Gastbeitrag mit Terry Reintke in der WELT: Eine Pause bei neuen EU-Richtlinien würde uns schaden
Führende CDU-Politiker lehnen neue EU-Gesetzesvorhaben ab, damit von den aktuellen Krisen gebeutelte Betriebe nicht noch mehr leiden. Dabei ist es genau dieser Denkansatz, der aktuelle Probleme erst ermöglicht hat. Wir brauchen nicht weniger, sondern mehr EU-Richtlinien.
Vor kurzem haben Friedrich Merz und Daniel Caspary an dieser Stelle für ein „Belastungsmoratorium“ plädiert: Wegen des Angriffskriegs gegen die Ukraine sei jetzt nicht die Zeit für neue EU-Gesetzesvorhaben, die den Druck auf die europäische Wirtschaft und kleine und mittelständische Betriebe erhöhten. Wir möchten in diesem Beitrag erklären, warum das Gegenteil der Fall ist und vier Gründe dafür liefern, warum uns eine ambitionierte EU-Gesetzgebung schneller aus der Krise holt.
Erstens verwechseln die beiden Kollegen von der CDU Ursache und Wirkung. Die derzeitigen Krisen haben auch deswegen dieses dramatische Ausmaß erreicht, weil wir in der Vergangenheit nicht entschlossen genug den grünen Umbau unserer Wirtschaft vorangetrieben haben. Der EU Green Deal ist jetzt nötiger denn je.
Jahrelang haben die Regierungen unter Angela Merkel die Energiewende verschlafen. Das Ergebnis: Unsere anhaltende Abhängigkeit von fossilen Brennstoffen hat die aktuelle Energiekrise ausgelöst. Genau aus dieser Falle wird uns der Green Deal herausführen.
Jahrelang betrieben Konservative eine Agrarpolitik, die unter der „Wachse oder weiche“-Maxime nicht nur Höfesterben, sondern auch hohen Pestizideinsatz, Bodendegradierung und geringere Erträge zur Folge hat. Das Ergebnis: unsere Abhängigkeit von Soja-Importen für die Massentierhaltung statt echter Ernährungssouveränität durch regionale Wertschöpfung. Genau hier setzt der Green Deal an.
Daher sind wir der Meinung: Der schnelle Ausbau Erneuerbarer Energien, das Verbot von Giften, Gesetze für saubere Böden, die Strafbarkeit von Umweltverbrechen und Gesetze für saubere Luft sind Teil der Lösung, nicht das Problem. Der zitierte Leitspruch „Go big on the big things, small on the small things“ entlarvt, als was Merz und Caspary Klimaschutz und den nachhaltigen Umbau unserer Wirtschaft sehen: als ein nice-to-have, wenn wir gerade Zeit dafür haben.
Dabei ist der Kampf gegen die Klimakrise die zentrale Frage für die zukünftige Wettbewerbsfähigkeit unserer Wirtschaft, die Sicherung unseres Wohlstands und, ja, das Überleben der Menschheit. Gerade in Zeiten der multiplen Krisen kann es daher kein „Weiter so“ geben. Mehr denn je ist jetzt die Zeit, unsere Anstrengungen zu verdoppeln, den Green Deal voranzutreiben und die Klimaneutralität unseres Kontinents Wirklichkeit werden zu lassen.

• **AUFGABEN**:
**a.** Wer hat laut dem Gastbeitrag über EU-Richtlinien für ein „Belastungsmoratorium“ plädiert?
**b.** Schreiben Sie aus dem Gastbeitrag über EU-Richtlinien den Abschnitt ab, der bei den Worten „Daher sind wir“ beginnt und nach „Zeit dafür haben.“ endet.

• **BEREITGESTELLTE DATEN**:
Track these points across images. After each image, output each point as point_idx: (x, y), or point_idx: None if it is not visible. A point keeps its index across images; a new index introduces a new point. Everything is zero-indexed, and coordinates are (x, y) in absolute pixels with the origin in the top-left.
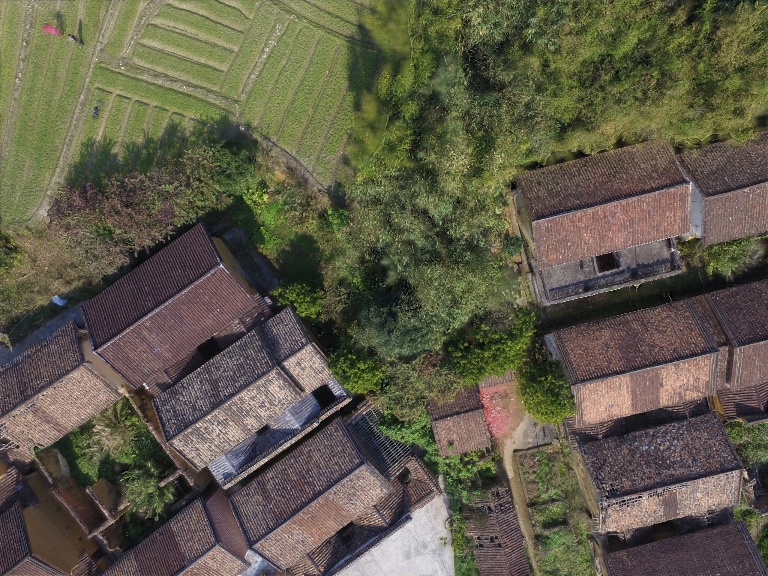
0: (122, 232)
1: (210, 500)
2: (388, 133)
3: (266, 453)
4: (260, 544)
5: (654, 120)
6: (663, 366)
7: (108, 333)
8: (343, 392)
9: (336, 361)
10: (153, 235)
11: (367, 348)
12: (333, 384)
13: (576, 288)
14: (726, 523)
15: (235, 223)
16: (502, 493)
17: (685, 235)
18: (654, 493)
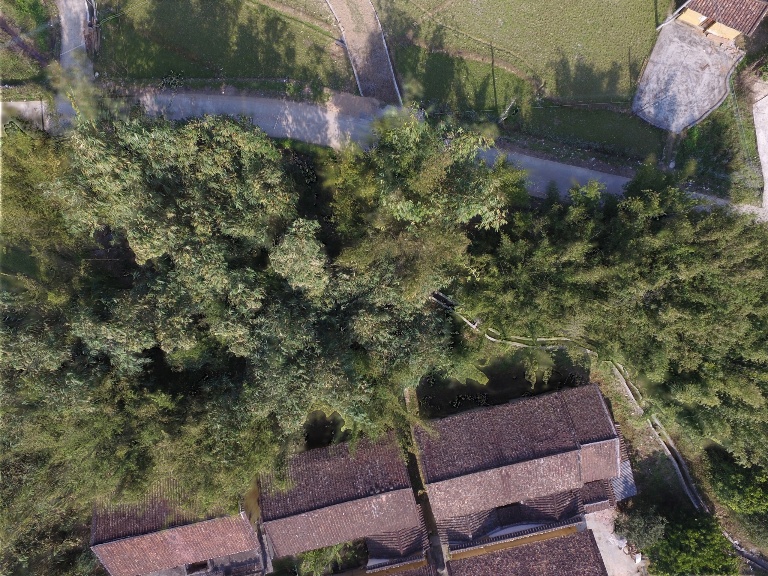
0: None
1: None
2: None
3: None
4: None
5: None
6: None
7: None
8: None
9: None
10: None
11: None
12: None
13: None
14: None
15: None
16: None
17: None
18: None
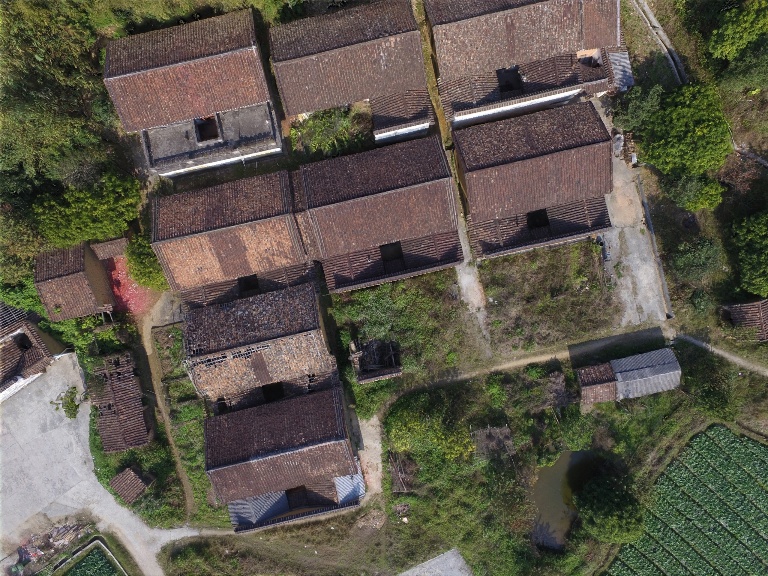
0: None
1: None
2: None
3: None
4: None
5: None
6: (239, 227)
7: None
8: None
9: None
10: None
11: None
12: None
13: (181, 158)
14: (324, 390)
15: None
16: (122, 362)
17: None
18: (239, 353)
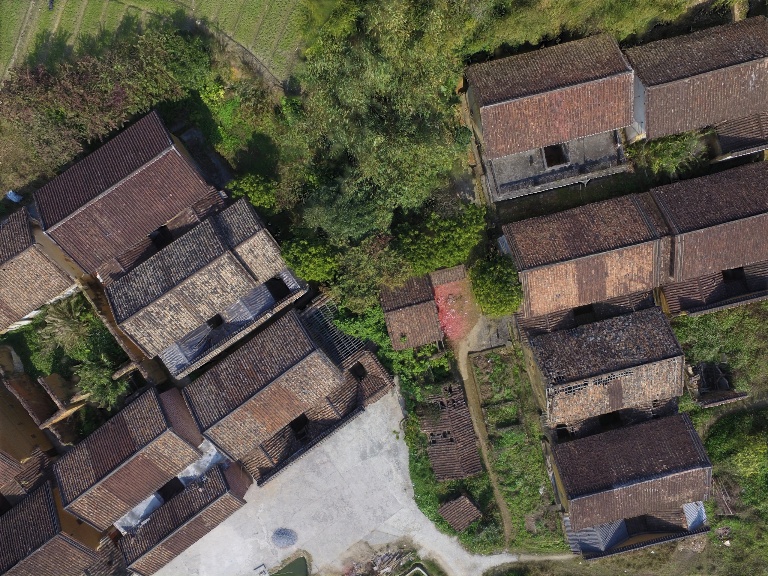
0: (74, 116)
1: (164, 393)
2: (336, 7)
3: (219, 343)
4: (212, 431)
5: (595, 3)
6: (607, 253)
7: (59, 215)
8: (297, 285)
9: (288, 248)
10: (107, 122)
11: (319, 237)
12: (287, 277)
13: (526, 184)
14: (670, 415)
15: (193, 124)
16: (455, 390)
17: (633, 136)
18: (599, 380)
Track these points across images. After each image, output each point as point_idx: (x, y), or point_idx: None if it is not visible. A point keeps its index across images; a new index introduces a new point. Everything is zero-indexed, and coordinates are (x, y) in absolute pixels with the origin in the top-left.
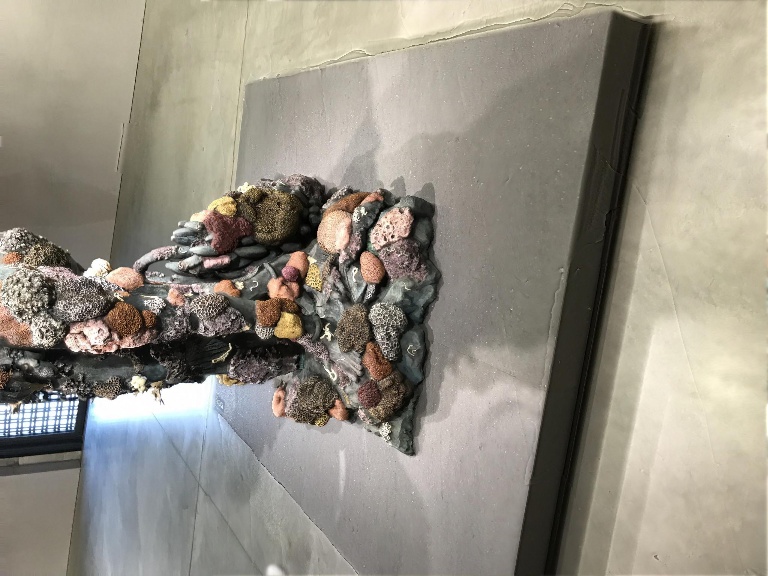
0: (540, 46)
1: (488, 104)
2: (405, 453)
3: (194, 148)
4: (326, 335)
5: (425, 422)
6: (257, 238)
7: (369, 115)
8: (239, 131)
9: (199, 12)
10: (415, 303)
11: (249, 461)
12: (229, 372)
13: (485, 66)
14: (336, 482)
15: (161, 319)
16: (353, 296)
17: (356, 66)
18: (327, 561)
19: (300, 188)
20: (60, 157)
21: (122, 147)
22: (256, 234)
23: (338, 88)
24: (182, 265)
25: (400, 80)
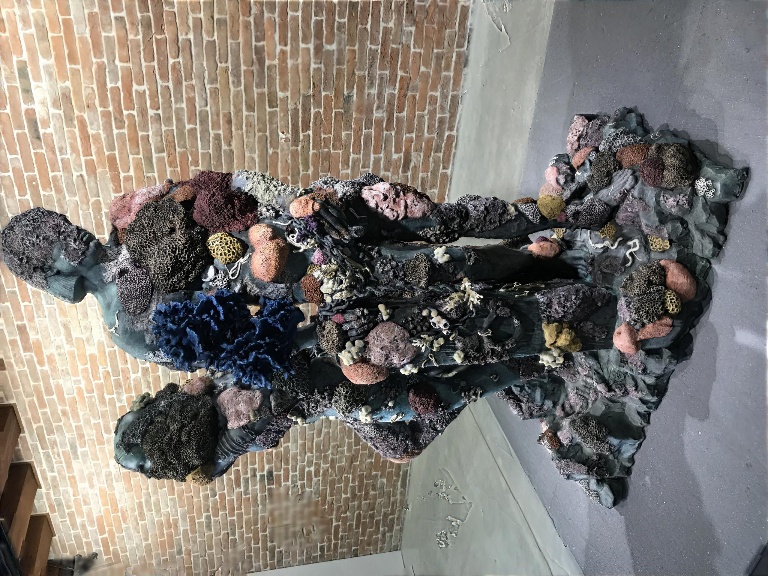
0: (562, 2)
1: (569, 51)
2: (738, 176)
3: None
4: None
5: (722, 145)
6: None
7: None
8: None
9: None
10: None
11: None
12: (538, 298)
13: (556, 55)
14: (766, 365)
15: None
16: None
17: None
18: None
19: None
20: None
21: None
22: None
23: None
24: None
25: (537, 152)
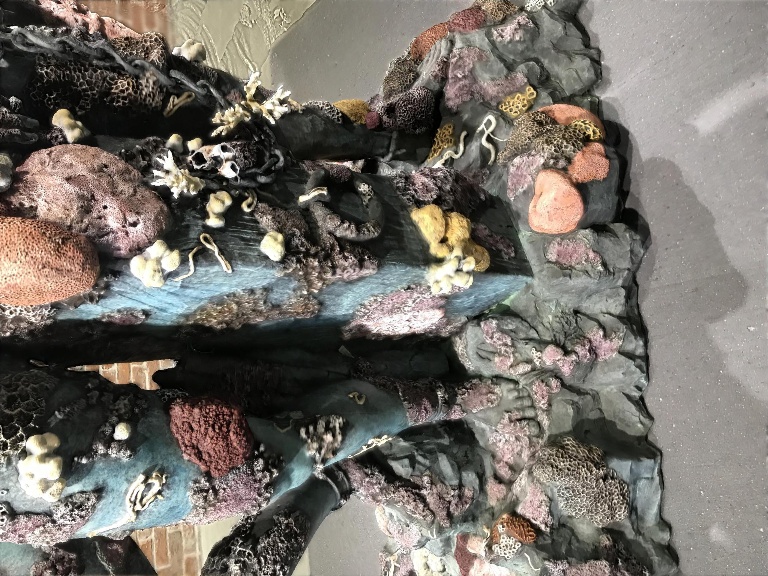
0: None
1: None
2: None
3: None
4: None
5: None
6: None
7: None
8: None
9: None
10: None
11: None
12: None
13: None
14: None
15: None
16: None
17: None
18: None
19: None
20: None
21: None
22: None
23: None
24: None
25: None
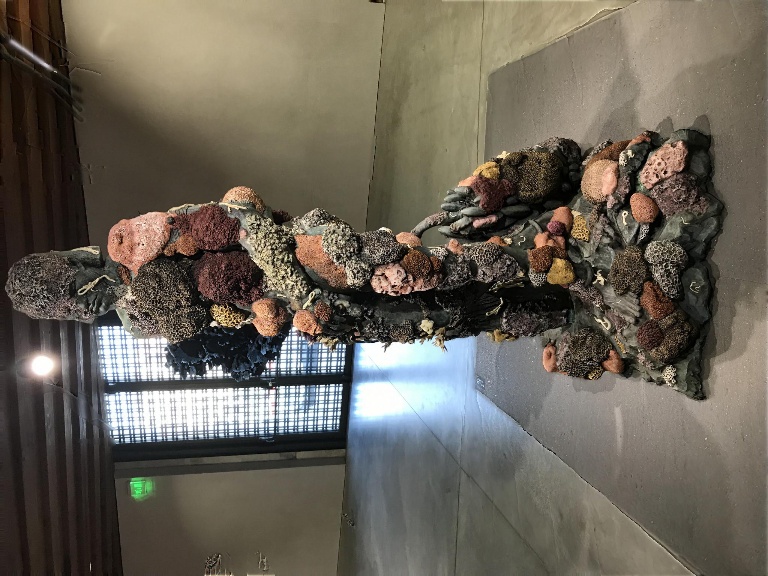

• **ANTWORTEN**:
**a.** Friedrich Merz und Daniel Caspary.

**b.**
Daher sind wir der Meinung: Der schnelle Ausbau Erneuerbarer Energien, das Verbot von Giften, Gesetze für saubere Böden, die Strafbarkeit von Umweltverbrechen und Gesetze für saubere Luft sind Teil der Lösung, nicht das Problem. Der zitierte Leitspruch „Go big on the big things, small on the small things“ entlarvt, als was Merz und Caspary Klimaschutz und den nachhaltigen Umbau unserer Wirtschaft sehen: als ein nice-to-have, wenn wir gerade Zeit dafür haben.